Io mi ricordo quel giorno, in terza media: ero uno dei più alti della scuola, giocavo già a basket da tre anni ma rimasi affascinato da quel tappeto, da quell’asta orizzontale: provai a fare un salto in alto e mi sfracellai sull’asta.
Con il secondo andò meglio, al terzo superai la mia altezza.
Ai Giochi della Gioventù arrivai secondo dietro quello che poi negli anni sarebbe diventato il campione sardo ma ricordo anche che gareggiai nel getto del peso arrivando quarto.
Il basket però era il mio sport: un giocatore normale, guardia alta con un buon tiro ma troppo magro per poter ambire a carriere sportive degne di nota.
Però io senza il basket non sarei l’uomo e soprattutto il cittadino che sono.
Mi ha insegnato il sacrificio, il rispetto, l’accettare le sconfitte, le relazioni umane con persone anche complicate se non detestabili, le ingiustizie e le soddisfazioni, lo spirito di squadra e l’umiltà del farsi da parte per un obbiettivo comune.
Il rispetto dei ruoli e dell’autorità, il coraggio delle decisioni e anche il loro peso.
Ecco, lo sport mi ha insegnato tanto quanto la scuola, l’università, la famiglia. Erano una seconda famiglia.
E tutto per la folle visione di un sacerdote che determinazione e un pizzico di incoscienza decise di creare una società sportiva dal nulla in un quartiere dove non esisteva nulla se non un campo di calcio in terra battuta.

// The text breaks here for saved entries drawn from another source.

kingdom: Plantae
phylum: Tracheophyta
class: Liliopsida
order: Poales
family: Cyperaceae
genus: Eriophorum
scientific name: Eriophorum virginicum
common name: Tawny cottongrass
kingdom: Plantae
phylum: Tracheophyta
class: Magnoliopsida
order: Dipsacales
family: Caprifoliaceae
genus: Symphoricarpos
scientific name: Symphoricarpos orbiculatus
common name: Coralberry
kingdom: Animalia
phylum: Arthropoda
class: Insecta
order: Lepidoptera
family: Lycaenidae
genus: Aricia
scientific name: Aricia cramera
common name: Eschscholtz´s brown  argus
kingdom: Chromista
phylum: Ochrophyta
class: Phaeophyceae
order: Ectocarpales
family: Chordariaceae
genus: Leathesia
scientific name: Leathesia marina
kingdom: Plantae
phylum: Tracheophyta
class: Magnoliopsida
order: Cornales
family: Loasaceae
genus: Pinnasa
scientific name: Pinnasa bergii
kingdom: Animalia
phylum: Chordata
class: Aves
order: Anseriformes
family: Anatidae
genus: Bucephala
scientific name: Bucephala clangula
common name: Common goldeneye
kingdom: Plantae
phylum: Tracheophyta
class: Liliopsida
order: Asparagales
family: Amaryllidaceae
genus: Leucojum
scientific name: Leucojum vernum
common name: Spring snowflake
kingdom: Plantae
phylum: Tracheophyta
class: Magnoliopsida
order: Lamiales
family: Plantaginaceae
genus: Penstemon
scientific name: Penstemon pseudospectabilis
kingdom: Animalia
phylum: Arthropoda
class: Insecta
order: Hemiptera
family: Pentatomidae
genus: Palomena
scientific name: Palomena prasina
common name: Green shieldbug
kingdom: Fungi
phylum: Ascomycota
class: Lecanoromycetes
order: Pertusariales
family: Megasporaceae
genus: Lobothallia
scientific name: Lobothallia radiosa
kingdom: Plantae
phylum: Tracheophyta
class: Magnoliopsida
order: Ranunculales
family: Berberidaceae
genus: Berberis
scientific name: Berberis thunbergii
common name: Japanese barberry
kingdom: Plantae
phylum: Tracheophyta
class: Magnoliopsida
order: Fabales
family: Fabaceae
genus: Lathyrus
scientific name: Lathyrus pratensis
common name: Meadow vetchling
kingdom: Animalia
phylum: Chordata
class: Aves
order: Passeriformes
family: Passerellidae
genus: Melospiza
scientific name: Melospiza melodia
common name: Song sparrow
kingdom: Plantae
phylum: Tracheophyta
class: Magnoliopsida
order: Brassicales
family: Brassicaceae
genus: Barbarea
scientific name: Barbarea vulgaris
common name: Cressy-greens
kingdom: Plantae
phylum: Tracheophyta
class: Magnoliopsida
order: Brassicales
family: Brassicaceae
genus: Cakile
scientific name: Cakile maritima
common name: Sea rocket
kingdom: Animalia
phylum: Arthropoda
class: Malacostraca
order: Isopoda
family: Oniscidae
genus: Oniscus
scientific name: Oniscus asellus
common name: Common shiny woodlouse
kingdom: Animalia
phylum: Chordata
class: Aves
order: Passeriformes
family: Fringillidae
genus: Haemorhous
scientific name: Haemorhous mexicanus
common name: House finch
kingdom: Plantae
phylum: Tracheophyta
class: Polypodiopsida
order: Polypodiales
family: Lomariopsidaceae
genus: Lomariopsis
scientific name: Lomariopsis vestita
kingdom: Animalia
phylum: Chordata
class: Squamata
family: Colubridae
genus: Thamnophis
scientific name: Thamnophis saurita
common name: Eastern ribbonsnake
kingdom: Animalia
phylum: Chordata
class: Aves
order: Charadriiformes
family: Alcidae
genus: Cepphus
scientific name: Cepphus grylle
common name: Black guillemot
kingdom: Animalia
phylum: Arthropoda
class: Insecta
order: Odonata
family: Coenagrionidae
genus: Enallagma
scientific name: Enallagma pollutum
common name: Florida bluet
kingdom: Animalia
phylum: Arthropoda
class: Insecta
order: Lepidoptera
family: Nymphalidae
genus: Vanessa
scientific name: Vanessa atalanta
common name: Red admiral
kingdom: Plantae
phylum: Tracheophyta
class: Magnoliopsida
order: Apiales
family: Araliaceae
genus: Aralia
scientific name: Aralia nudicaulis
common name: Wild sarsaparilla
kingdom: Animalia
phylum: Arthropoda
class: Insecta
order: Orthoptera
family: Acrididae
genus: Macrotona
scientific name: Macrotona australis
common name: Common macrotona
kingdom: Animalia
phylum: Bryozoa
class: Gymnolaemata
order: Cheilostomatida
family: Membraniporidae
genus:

Il primo allenamento lo feci nel cortile delle scuola elementare con un pavimento di asfalto grezzo che ogni caduta ci lasciavi le ginocchia ma era bellissimo.
Oggi siamo tutti entusiasti dei risultati delle Olimpiadi, di quelle meravigliose storie di sacrifici e sport che solo lo sport rappresenta perfettamente come metafore di vita.
Perché è vita, forse la parte più bella, quella che insegna i valori di uguaglianza, rispetto e valore senza le sovrastrutture e lo storytelling tossico a cui purtroppo abbiamo fatto l’abitudine.
Per questo oggi è urgente ripensare la nostra società anche intorno allo sport, all’attività fisica come programma di salute mentale, fisica e sociale.
Immaginare investimenti straordinari in impianti sportivi di quartiere dai playground ai parchi attrezzati, dalle piste ciclabili a percorsi di trekking urbano, dalle palestre ai palazzetti, piscine e piste, campi di bocce e vela.
Investire negli atleti rendendo queste attività poco costose se non gratuite, investire negli insegnanti perché siano all’altezza del compito di formare i nuovi cittadini.
Lo sport deve diventare un diritto perché è uno dei pilastri su cui si fonda la nostra società.
Perché fin da piccoli abituarsi a quei valori, condividerli e vivere una vita più completa, consapevoli dei propri limiti e della società di persone nella quale viviamo deve essere una priorità.
Ci sono sport più popolari che si prendono la fetta più grande dei finanziamenti (il calcio ma non solo) ma non si può sempre ragionare in termini numerici o peggio di valore economico: i parametri dello sport sono altri, più vicini a quelli della cultura e della medicina che a quelli della economia.
È urgente cambiare passo, per la nostra salute sportiva, per la nostra salute di nazione.
Dare centralità alle comunità, dare importanza alle persone soprattutto in quei contesti dove è complicato anche solo andare a scuola o mettere su il pranzo con la cena.